La Colombie-Britannique en compte 16 000. Et le parc provincial Tweedsmuir est un endroit couru pour l’observation de ces mystérieux plantigrades. Au mépris, parfois, de certaines règles de sécurité…

L'imposante masse brune se laisse dériver lentement, jusqu'au centre de la rivière argentée, puis s'immobilise, prenant pied sur ses pattes arrière. Un grizzli : 300 kilos de muscles prêts à bondir. D'un coup de patte vif, il pêche un saumon et entame son festin.
Plus haut, figés sur la rive boueuse, retenant notre souffle, mes deux compagnons d'aventure et moi l'observons, appareil photo au poing. Il est si près que nous l'entendons respirer bruyamment et déchiqueter son poisson avec un plaisir évident. Il lève ensuite la tête, nous toise et semble nous saluer avant de laisser le courant de la rivière Atnarko l'emporter de nouveau. Un soupir nous échappe. « Vous auriez pu constituer un délicieux repas », lance notre guide, Shannon Ellis, la jeune vingtaine, qui est restée en retrait. Avec sa chic veste de sport, ses lunettes de soleil et ses ongles rouges parfaitement manucurés, elle n'a pas l'allure typique d'une guide naturaliste. « N'oubliez pas qu'un ours peut filer aussi vite qu'un cheval », ajoute-t-elle, un soupçon de reproche dans la voix.
Voilà quatre heures que nous traquons le grizzli en sa compagnie dans le majestueux parc provincial Tweedsmuir, près du village de Bella Coola, à 16 heures de route au nord de Vancouver, là où l'explorateur Alexander Mackenzie avait conclu sa traversée du continent nord-américain, en 1792. Notre « butin » : quatre grizzlis.
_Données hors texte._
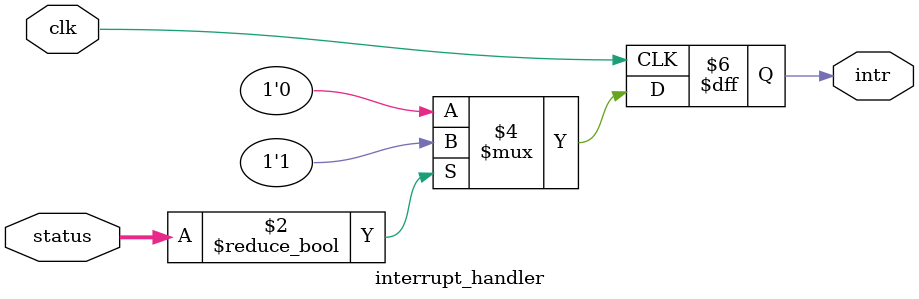
<source format=v>
module interrupt_handler (
    input wire clk,
    input wire [1:0] status, // 2-bit status (e.g., error or done)
    output reg intr
);
    always @(posedge clk) begin
        if (status != 0) intr <= 1;
        else intr <= 0;
    end
endmodule
</source>
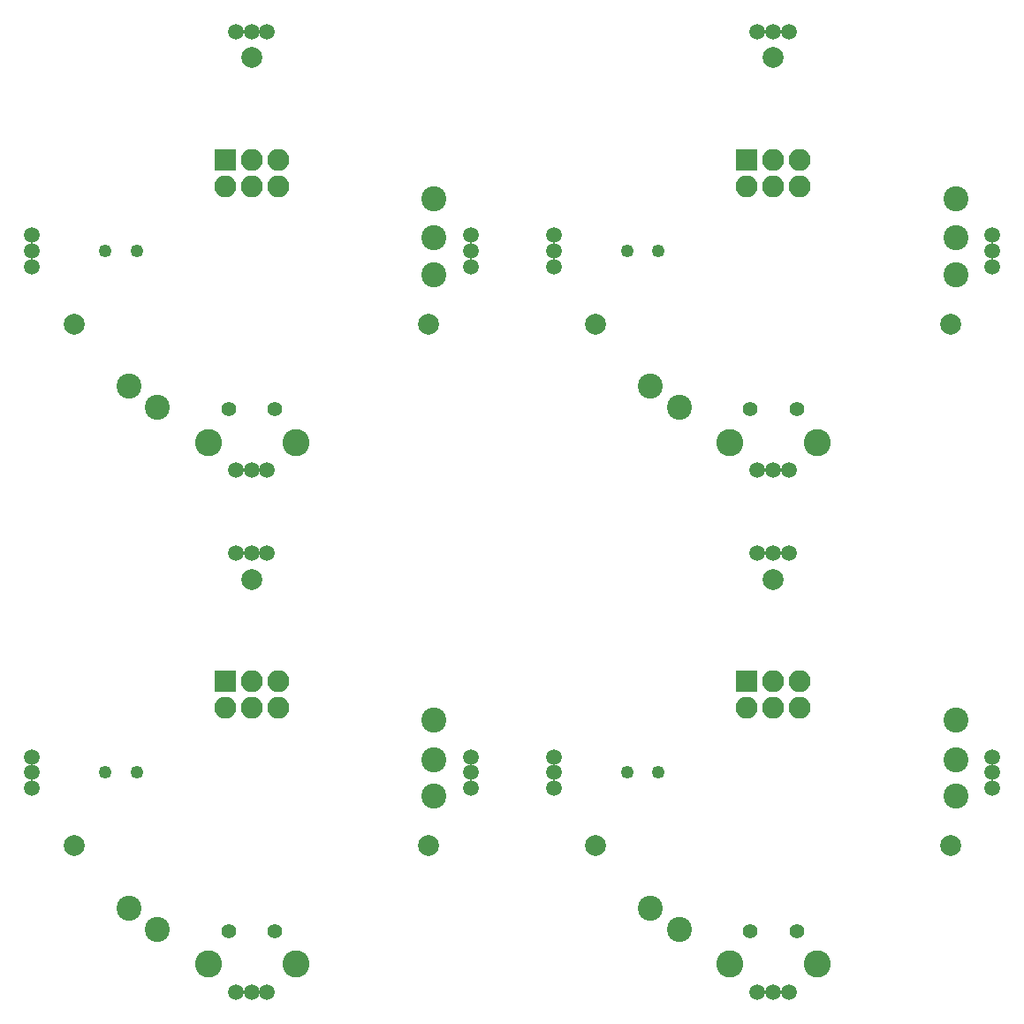
<source format=gbs>
G04 #@! TF.FileFunction,Soldermask,Bot*
%FSLAX46Y46*%
G04 Gerber Fmt 4.6, Leading zero omitted, Abs format (unit mm)*
G04 Created by KiCad (PCBNEW 4.0.7) date Wednesday 08 November 2017 'à' 20:08:32*
%MOMM*%
%LPD*%
G01*
G04 APERTURE LIST*
%ADD10C,0.100000*%
%ADD11C,1.500000*%
%ADD12C,2.000000*%
%ADD13C,1.400760*%
%ADD14C,2.599640*%
%ADD15C,2.400000*%
%ADD16R,2.100000X2.100000*%
%ADD17O,2.100000X2.100000*%
%ADD18C,1.250000*%
G04 APERTURE END LIST*
D10*
D11*
X143500000Y-114000000D03*
X193500000Y-114000000D03*
X193500000Y-64000000D03*
D12*
X212000000Y-142000000D03*
X162000000Y-142000000D03*
X212000000Y-92000000D03*
D11*
X196500000Y-156000000D03*
X146500000Y-156000000D03*
X196500000Y-106000000D03*
D13*
X197275520Y-150174880D03*
D14*
X190862020Y-153354960D03*
X199238940Y-153354960D03*
D13*
X192825440Y-150174880D03*
X147275520Y-150174880D03*
D14*
X140862020Y-153354960D03*
X149238940Y-153354960D03*
D13*
X142825440Y-150174880D03*
X197275520Y-100174880D03*
D14*
X190862020Y-103354960D03*
X199238940Y-103354960D03*
D13*
X192825440Y-100174880D03*
D11*
X193500000Y-156000000D03*
X143500000Y-156000000D03*
X193500000Y-106000000D03*
X195000000Y-156000000D03*
X145000000Y-156000000D03*
X195000000Y-106000000D03*
D15*
X212500000Y-133750000D03*
X162500000Y-133750000D03*
X212500000Y-83750000D03*
D11*
X216000000Y-135000000D03*
X166000000Y-135000000D03*
X216000000Y-85000000D03*
D15*
X212500000Y-137250000D03*
X162500000Y-137250000D03*
X212500000Y-87250000D03*
D11*
X216000000Y-136500000D03*
X166000000Y-136500000D03*
X216000000Y-86500000D03*
D15*
X212500000Y-130000000D03*
X162500000Y-130000000D03*
X212500000Y-80000000D03*
D11*
X216000000Y-133500000D03*
X166000000Y-133500000D03*
X216000000Y-83500000D03*
D16*
X192460000Y-126250000D03*
D17*
X192460000Y-128790000D03*
X195000000Y-126250000D03*
X195000000Y-128790000D03*
X197540000Y-126250000D03*
X197540000Y-128790000D03*
D16*
X142460000Y-126250000D03*
D17*
X142460000Y-128790000D03*
X145000000Y-126250000D03*
X145000000Y-128790000D03*
X147540000Y-126250000D03*
X147540000Y-128790000D03*
D16*
X192460000Y-76250000D03*
D17*
X192460000Y-78790000D03*
X195000000Y-76250000D03*
X195000000Y-78790000D03*
X197540000Y-76250000D03*
X197540000Y-78790000D03*
D11*
X196500000Y-114000000D03*
X146500000Y-114000000D03*
X196500000Y-64000000D03*
X195000000Y-114000000D03*
X145000000Y-114000000D03*
X195000000Y-64000000D03*
D12*
X195000000Y-116500000D03*
X145000000Y-116500000D03*
X195000000Y-66500000D03*
D15*
X183250000Y-148000000D03*
X133250000Y-148000000D03*
X183250000Y-98000000D03*
X186000000Y-150000000D03*
X136000000Y-150000000D03*
X186000000Y-100000000D03*
D18*
X184000000Y-135000000D03*
X181000000Y-135000000D03*
X134000000Y-135000000D03*
X131000000Y-135000000D03*
X184000000Y-85000000D03*
X181000000Y-85000000D03*
D11*
X174000000Y-133500000D03*
X124000000Y-133500000D03*
X174000000Y-83500000D03*
X174000000Y-135000000D03*
X124000000Y-135000000D03*
X174000000Y-85000000D03*
X174000000Y-136500000D03*
X124000000Y-136500000D03*
X174000000Y-86500000D03*
D12*
X178000000Y-142000000D03*
X128000000Y-142000000D03*
X178000000Y-92000000D03*
X145000000Y-66500000D03*
X162000000Y-92000000D03*
X128000000Y-92000000D03*
D11*
X166000000Y-86500000D03*
X166000000Y-83500000D03*
X166000000Y-85000000D03*
X146500000Y-106000000D03*
X145000000Y-106000000D03*
X143500000Y-106000000D03*
X124000000Y-86500000D03*
X124000000Y-85000000D03*
X124000000Y-83500000D03*
X146500000Y-64000000D03*
X145000000Y-64000000D03*
D16*
X142460000Y-76250000D03*
D17*
X142460000Y-78790000D03*
X145000000Y-76250000D03*
X145000000Y-78790000D03*
X147540000Y-76250000D03*
X147540000Y-78790000D03*
D15*
X133250000Y-98000000D03*
D13*
X147275520Y-100174880D03*
D14*
X140862020Y-103354960D03*
X149238940Y-103354960D03*
D13*
X142825440Y-100174880D03*
D15*
X162500000Y-87250000D03*
X162500000Y-83750000D03*
X162500000Y-80000000D03*
X136000000Y-100000000D03*
D18*
X134000000Y-85000000D03*
X131000000Y-85000000D03*
D11*
X143500000Y-64000000D03*
M02*

</source>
Arrivés par avion de Vancouver, Bob et Shawn Murphy, un couple de jeunes retraités, ont payé des milliers de dollars pour ce voyage au cœur de la forêt du Grand Ours, l'une des dernières grandes forêts pluviales tempérées de la planète. « J'ai toujours été fasciné par les grizzlis, dit Bob Murphy, ancien officier de l'armée canadienne. Contrairement aux ours noirs, ils se tiennent loin des humains ; ils sont gros, dangereux, mystérieux... »
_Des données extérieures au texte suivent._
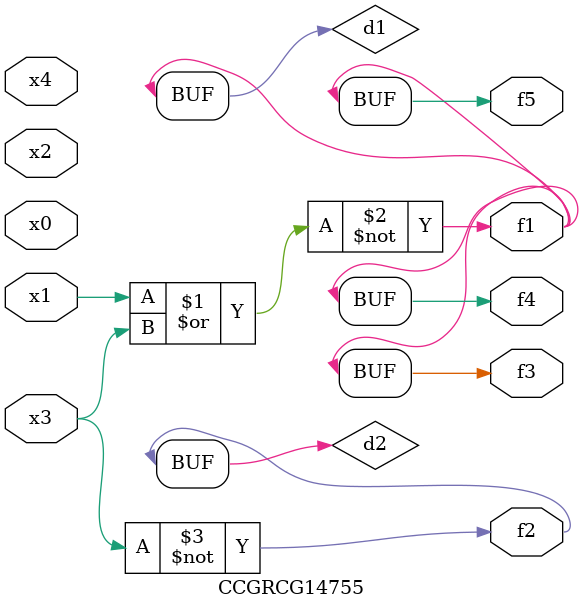
<source format=v>
module CCGRCG14755(
	input x0, x1, x2, x3, x4,
	output f1, f2, f3, f4, f5
);

	wire d1, d2;

	nor (d1, x1, x3);
	not (d2, x3);
	assign f1 = d1;
	assign f2 = d2;
	assign f3 = d1;
	assign f4 = d1;
	assign f5 = d1;
endmodule

</source>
L'an dernier, la Colombie-Britannique a recensé 16 000 grizzlis. De la fin août à la mi-octobre, ils descendent des montagnes pour profiter des bancs de saumons sauvages du Pacifique venus frayer dans les rivières. Ils mangent alors de 35 à 40 kilos de nourriture par jour, emmagasinant des réserves de graisse avant les longs mois d'hiver ! Le reste de l'année, ils se gavent d'une multitude de fruits, de feuilles, de racines, et ne dédaignent pas non plus la viande (ils chassent parfois l'orignal ou le cerf).